My husband bought it for me during our first vacation away from the kids. Hawaii. Kauai. Coconut Marketplace. The brilliant blue pendant caught my attention when we walked by the small fused glass shop. It reminded me of the glistening ocean. I couldn’t take my eyes off it. I didn’t own any expensive jewelry, and I cringed when she told us the price, but Phil insisted on buying it for me.
I stopped feeling guilty about the price when I realized how many excuses I could find to wear it. It quickly became my most prized possession—representing everything beautiful about our vacation and our relationship. It’s easy to forget about beauty when you get caught up in endless loads of laundry, and dishes, and homework, but every time I fastened the clasp of my beautiful necklace, it helped me remember all of the precious gifts I had been given and I resolved to take better care of them.
But a few years later, during an especially stressful time—a move, returning to school to finish my degree, and the birth of our fourth child all in the same year–I struggled to see any beauty amidst the chaos in my life. And it was hard to see the makers of the messes and dishes and laundry as precious gifts. With the pressure of my responsibilities constantly weighing me down, I never felt like I measured up. I even began to doubt that Phil could see the beauty in me when I always felt like a giant mess.
It all came to a head one Sunday morning when the kids sat waiting in the car, and Phil tried to hurry me out the door. I rushed to finish putting myself together because I had insisted on ironing the shirt I wanted to wear when there really wasn’t enough time. And then I realized at the last second that I had only put mascara on one eye. While I fixed the problem, I thought about how short I had been with everyone that morning and I had to fight back tears. It would be so much easier, I thought, if I just stopped trying to pretend. It would be so much nicer to just stay in bed on Sunday morning and give up trying to be perfect.
Just as I brushed on a final stroke of mascara, the horn blared in the driveway. I jumped and blinked hard. My wet lashes left a black smudge on my cheek and eyelid. I looked like a character from a horror movie and I felt every bit as evil. We were already going to be late. SO WHAT?! They could all wait until I was good and ready to come out.

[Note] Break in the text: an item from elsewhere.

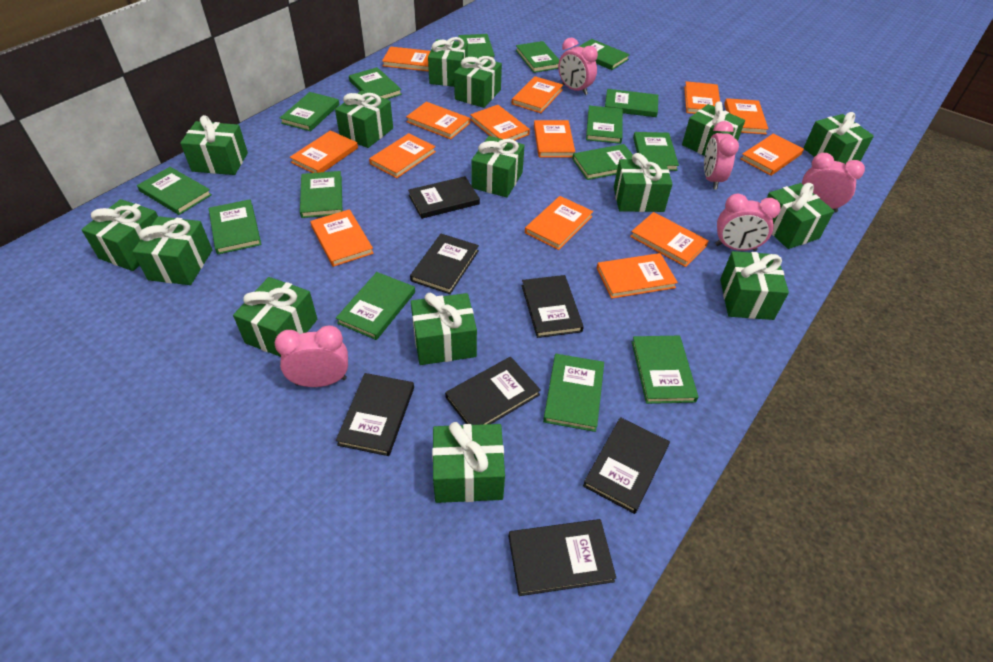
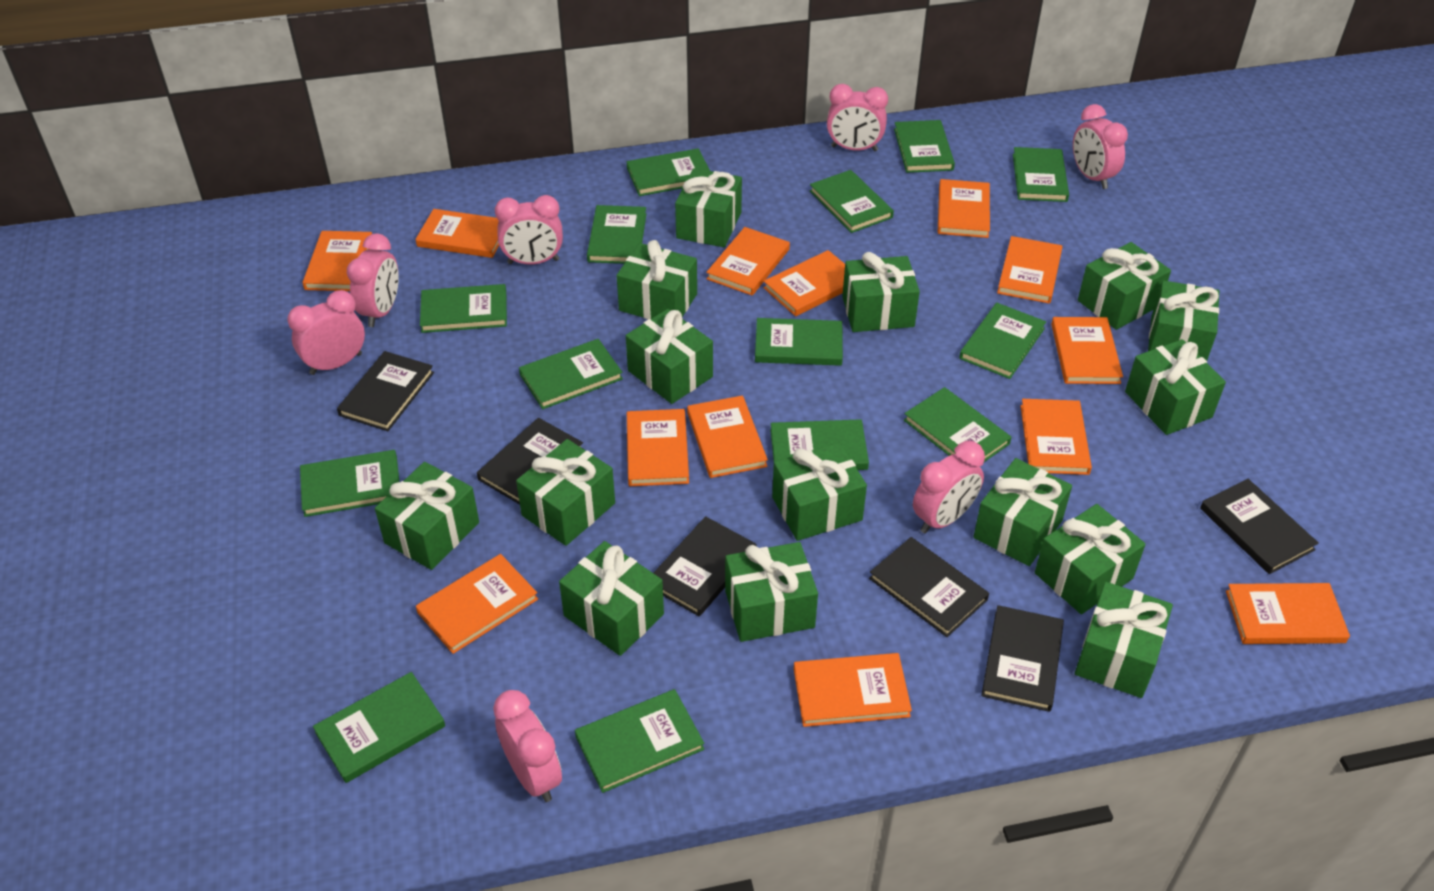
black book: 7 -> 6
green book: 15 -> 14
orange book: 14 -> 13
pink clock: 5 -> 7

I put on my tall heels and stomped over to my jewelry box, pulling out the blue necklace. Standing on the tile floor, I worked to fasten the short chain myself. Phil usually clasped it for me, but I wasn’t about to ask for his help. After a couple of unsuccessful attempts, I twisted the clasp around toward the front to try again, but somehow in the process, one end of the chain slipped out of my fingers and the heavy glass pendant slid off.
My heart stopped and the world turned to slow motion as I watched my treasure drop to the floor. It restarted again when I realized that the pendant was going to land on the bath mat, not the tile, but my relief was temporary. It landed hard, bouncing once on the mat, again on the tile next to the mat, and then a third time, when the glass finally cracked diagonally from one corner to the other and came to rest in two pieces.
I couldn’t stop crying during church. It was testimony meeting, so it might have seemed kind of normal if I hadn’t started during the opening song. It was more than the loss of something material that I prized–the broken necklace represented all of the ways that I was failing in my life. Failing to take care of the people who were the most important to me. Failing to become what Heavenly Father wanted me to be. Constantly falling short. I was broken too.
But something beautiful happened when we came home. Phil examined the broken necklace, but he wasn’t mad. He didn’t criticize me for trying to fasten it myself while standing on the tile floor. He didn’t remind me of how much it cost. Instead, he put his arms around me and let me cry some more.
“We can fix this,” he promised.
Phil looked up the glass lady’s number and called her, seeking advice. A few days later, the special epoxy that Phil ordered came in the mail. He took his time, matching up the pieces and holding them in place as the glue dried. When he was done, I was surprised by how good it looked.Up close the tiny crack is visible, but most people don’t see the flaw. They only see the radiance and beauty of the blue.
My repaired necklace is more precious to me now than it was before the fall. Precious because it taught me something important. We are all like the necklace. Inherently beautiful, we do things to ourselves, or things happen to us that leave us on the floor, broken—expecting to be thrown away because we’re no longer of worth.
But there is someone who will always see our eternal value. Someone who paid the price for us. Someone who knows how to match up our broken pieces and glue us back together whenever we fall.